Everything in life is temporary. We live in a universe spiraling with ephemeral circumstances, a perpetual cycle of change and loss whose reality we grow to accept. Just like all the things we hold dear, even the most golden bananas face a brown, rotten demise when enough time slips past.

But beyond the peel, a dreadful fate on a much larger scale may be imminent for the statistically most popular fruit in America. Anyone who’s eaten a banana most likely had the Cavendish, the celebrity banana variety that dominates 99% of the world’s banana export. Due to its natural sterility, the industry relies on cloning—the reason for its ubiquity and its chances of getting irreversibly wiped off the face of the earth.

In other words, everyone knows the Cavendish because it’s by far the most commonly cultivated type of banana for human consumption. The unconditional love of the consumers comes with the cost of genetic diversity, its inherent defense against any environmental threats.

“With the exception of random mutations, crop bananas of one type are nearly identical on a genetic level,” explains Ms. Galloway, Cooper’s AP Biology, AP Environmental Science, and Epidemiology teacher. “A population with low genetic diversity also has very low tolerance to changing environmental factors. Bananas are susceptible to changing environmental conditions as well as disease.”

A banana plant and its thousand twins have the same natural capabilities—to put it figuratively, it only takes one bad apple to spoil the bunches. “Any pathogen able to exploit this has the chance to move quickly through a population and lead to a large reduction in numbers,” Ms. Galloway warns.

This possibility isn’t far off, with aggressive fungal infections like the Panama Disease or Black Sigatoka scattered worldwide. The former has already pulled the Gros Michel out of the spotlight—a predecessor type of banana whose reign over the industry ended in flames, literally, as farmers had to burn down afflicted plantations.

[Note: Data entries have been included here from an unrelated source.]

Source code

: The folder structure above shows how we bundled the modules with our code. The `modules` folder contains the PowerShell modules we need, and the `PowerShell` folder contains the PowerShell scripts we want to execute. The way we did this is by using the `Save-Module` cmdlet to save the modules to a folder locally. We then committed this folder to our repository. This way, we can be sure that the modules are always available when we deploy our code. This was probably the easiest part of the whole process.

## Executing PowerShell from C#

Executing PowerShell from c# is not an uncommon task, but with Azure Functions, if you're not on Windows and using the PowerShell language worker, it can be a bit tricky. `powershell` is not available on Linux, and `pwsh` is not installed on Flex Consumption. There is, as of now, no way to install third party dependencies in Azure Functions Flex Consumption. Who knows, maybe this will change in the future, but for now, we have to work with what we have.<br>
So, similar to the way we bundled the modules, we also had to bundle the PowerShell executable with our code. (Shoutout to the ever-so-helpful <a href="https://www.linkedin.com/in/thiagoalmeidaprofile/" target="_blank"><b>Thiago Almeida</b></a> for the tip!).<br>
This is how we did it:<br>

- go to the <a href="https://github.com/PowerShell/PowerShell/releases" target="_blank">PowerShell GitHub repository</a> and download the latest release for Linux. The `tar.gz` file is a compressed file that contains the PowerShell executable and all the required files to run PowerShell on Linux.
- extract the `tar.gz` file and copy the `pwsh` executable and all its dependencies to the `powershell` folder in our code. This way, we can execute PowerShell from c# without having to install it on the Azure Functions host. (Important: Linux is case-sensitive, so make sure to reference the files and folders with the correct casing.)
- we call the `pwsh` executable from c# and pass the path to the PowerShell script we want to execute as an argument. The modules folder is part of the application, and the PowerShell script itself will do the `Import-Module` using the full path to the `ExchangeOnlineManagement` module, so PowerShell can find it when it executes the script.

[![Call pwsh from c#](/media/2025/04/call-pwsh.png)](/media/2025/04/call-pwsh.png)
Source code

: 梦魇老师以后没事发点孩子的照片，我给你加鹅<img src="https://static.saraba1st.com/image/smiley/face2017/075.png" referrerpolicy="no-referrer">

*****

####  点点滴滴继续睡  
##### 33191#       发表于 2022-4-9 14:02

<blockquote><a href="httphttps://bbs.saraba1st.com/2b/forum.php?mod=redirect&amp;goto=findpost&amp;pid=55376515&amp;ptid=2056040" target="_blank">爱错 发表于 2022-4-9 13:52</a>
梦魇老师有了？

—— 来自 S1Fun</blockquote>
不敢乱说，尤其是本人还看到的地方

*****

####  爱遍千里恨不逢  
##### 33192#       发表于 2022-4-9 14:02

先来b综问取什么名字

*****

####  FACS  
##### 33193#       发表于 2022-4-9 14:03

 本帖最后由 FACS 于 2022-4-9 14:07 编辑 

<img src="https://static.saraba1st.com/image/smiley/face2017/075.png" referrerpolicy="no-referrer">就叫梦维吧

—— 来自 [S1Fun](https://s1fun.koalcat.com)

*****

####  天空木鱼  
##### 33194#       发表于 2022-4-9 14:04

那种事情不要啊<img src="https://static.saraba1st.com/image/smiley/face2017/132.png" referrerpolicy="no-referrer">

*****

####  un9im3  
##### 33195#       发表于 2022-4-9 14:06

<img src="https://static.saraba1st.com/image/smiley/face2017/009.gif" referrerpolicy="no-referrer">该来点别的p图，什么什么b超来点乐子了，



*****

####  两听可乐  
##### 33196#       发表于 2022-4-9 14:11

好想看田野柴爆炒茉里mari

Another severe outbreak and Mom’s banana bread recipe could be antiquated. It wouldn’t be just a personal problem for potassium enthusiasts: it would topple a 25 billion-dollar industry. Babysitting bananas against disease already costs farms and companies millions of dollars while forcing them to use lavish amounts of fungicide and chemicals, which can be harmful.

Ms. Galloway notes that “the fruit is a staple for many developing and low socioeconomic regions globally.” Uganda is an example: according to research from Bioversity, Ugandan smallholders sell 40% of their production and eat the rest. Bioversity also found that three-quarters of smallholder farmers’ household incomes stem from this business in major banana-producing countries. “Limited numbers of bananas can lead to economic issues for families as well as food insecurity in these areas,” she concludes.

Still, things have not become entirely brown. Scientists are working to genetically engineer new varieties with both disease resistance and appeal for eating. The Cavendish’s future cousins might just round out the uniform population and offer new choices in the supermarket. The world awaits a banana split with a whole new meaning.